Regarding multi-hop routing I am even not sure what the actual goal is
that we are currently aiming at. However, from a conceptual perspective
I think "routing" either needs routing algorithms or strict conventions
of how the network, to route messages through, is structured. So, what
would a "deep cluster" look like and what kind of message flows do we
expect in there?
Some comments on the observations:
On 06/08/18 21:50, Robin Sommer wrote:
- The main topics are
bro/cluster/node/<name>. For these we wouldn't have a problem
with loops if we enabled automatic, topic-driven forwading as
far as I can see.
How does forwarding work if I add another node type? Do we assume a
certain cluster structure here? If yes: Is that a valid assumption?

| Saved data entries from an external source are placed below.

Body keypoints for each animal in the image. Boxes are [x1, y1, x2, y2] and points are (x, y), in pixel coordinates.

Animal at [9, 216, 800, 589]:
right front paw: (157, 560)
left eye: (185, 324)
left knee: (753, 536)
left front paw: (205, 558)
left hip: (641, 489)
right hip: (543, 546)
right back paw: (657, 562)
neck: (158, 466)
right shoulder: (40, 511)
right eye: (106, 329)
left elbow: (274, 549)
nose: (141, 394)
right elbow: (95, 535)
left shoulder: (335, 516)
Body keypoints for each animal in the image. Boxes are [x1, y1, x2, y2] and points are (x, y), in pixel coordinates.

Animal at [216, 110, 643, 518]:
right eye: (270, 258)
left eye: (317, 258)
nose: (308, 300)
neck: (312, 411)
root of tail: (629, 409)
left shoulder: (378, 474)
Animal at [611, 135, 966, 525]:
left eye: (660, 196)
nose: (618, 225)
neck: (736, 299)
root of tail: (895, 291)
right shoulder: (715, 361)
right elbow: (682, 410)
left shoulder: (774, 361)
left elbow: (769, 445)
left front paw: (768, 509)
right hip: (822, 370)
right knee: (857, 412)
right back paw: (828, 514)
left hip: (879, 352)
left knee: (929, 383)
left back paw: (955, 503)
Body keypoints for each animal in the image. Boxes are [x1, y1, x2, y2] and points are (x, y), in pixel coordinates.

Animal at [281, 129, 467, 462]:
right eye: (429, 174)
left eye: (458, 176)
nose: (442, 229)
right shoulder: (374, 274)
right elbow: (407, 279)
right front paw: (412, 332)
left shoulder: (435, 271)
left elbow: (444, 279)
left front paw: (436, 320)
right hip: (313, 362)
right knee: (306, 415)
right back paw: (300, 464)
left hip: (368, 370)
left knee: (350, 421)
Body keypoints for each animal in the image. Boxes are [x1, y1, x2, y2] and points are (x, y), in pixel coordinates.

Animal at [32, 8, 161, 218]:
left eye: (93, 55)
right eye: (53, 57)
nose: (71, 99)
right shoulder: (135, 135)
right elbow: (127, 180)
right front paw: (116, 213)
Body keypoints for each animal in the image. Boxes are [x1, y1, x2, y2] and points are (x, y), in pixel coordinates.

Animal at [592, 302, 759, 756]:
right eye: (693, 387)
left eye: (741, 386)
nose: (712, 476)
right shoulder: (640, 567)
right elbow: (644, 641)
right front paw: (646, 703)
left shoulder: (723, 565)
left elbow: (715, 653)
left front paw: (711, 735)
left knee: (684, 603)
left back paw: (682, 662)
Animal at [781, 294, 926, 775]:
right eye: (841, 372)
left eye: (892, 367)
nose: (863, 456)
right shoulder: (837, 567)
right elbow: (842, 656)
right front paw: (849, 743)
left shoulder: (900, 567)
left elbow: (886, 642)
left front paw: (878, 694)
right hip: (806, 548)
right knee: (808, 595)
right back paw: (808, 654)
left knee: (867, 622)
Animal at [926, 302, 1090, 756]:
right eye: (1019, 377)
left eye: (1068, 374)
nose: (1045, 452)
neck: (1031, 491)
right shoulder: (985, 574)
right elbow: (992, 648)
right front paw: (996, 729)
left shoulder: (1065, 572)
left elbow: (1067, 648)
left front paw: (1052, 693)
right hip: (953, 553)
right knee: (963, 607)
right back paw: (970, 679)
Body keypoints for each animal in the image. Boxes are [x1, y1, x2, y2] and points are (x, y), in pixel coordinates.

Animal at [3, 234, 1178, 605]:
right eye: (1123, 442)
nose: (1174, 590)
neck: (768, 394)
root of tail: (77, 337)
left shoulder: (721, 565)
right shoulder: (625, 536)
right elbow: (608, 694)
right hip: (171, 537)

- bro/cluster/broadcast seems to be the main case
with a looping
problem, because everybody subscribes to it. It's hardly used
though. (bro/config/change is used similarly though).
The topic-concept is a multicast scheme, isn't it? Having a broadcast
functionality on top of that feels odd. However, it's limited to the
cluster topic. This leads me to the question which domains do we operate
on? If I think of messages, I start to think about a cluster but that
might be only one domain of application. I think it would be good to
define layers of abstraction more precise here.
- There are a couple of script-specific topics
where I'm wondering
if these could switch to using bro/cluster/<node-type> instead
(bro/intel/*, bro/irc/dcc_transfer_update). In other words: when
clusterizing scripts, prefer not to introduce new topics.
From my understanding this would mean going back to the old
communication patterns. What's the point of having topics if we don't
- There's a lot of checks in publishing code
of the type "if I am
(not) of node type X".
That's something I would have expected. I don't think this is
necessarily an indicator of bad design. Having these kind of checks
means that roles are somehow fixed and responsibilities are explicitly
- Pools are used for two different things: 1. the
pick a proxy to process and log the information; whereas 2. the
Intel scripts pick a proxy just as a relay to broadcast stuff
out, reducing load. That 1st application is a good, but the 2nd
feels like should be handled differently.
I think we should be careful about introducing too much abstractions.
Communication patterns tend to be complex and the more of the complexity
is hidden, the easier it will be to generate misunderstandings. For
example, in case of the intel framework, proxy nodes might be able to
implement some more logic than just relaying at some point. Having the
relay abstraction would mean to deal with two different levels of
abstractions regarding intel on proxy nodes in this case.
Overall I have to say I found it pretty hard to follow
because we don't have much consistency right now in how scripts
structure their communication. That's not surprising, given that we're
just starting to use all this, but it suggests that we have room for
improvement in our abstractions. :)
I totally agree here! I think it could help to come up with some more
use cases to identify the best abstractions.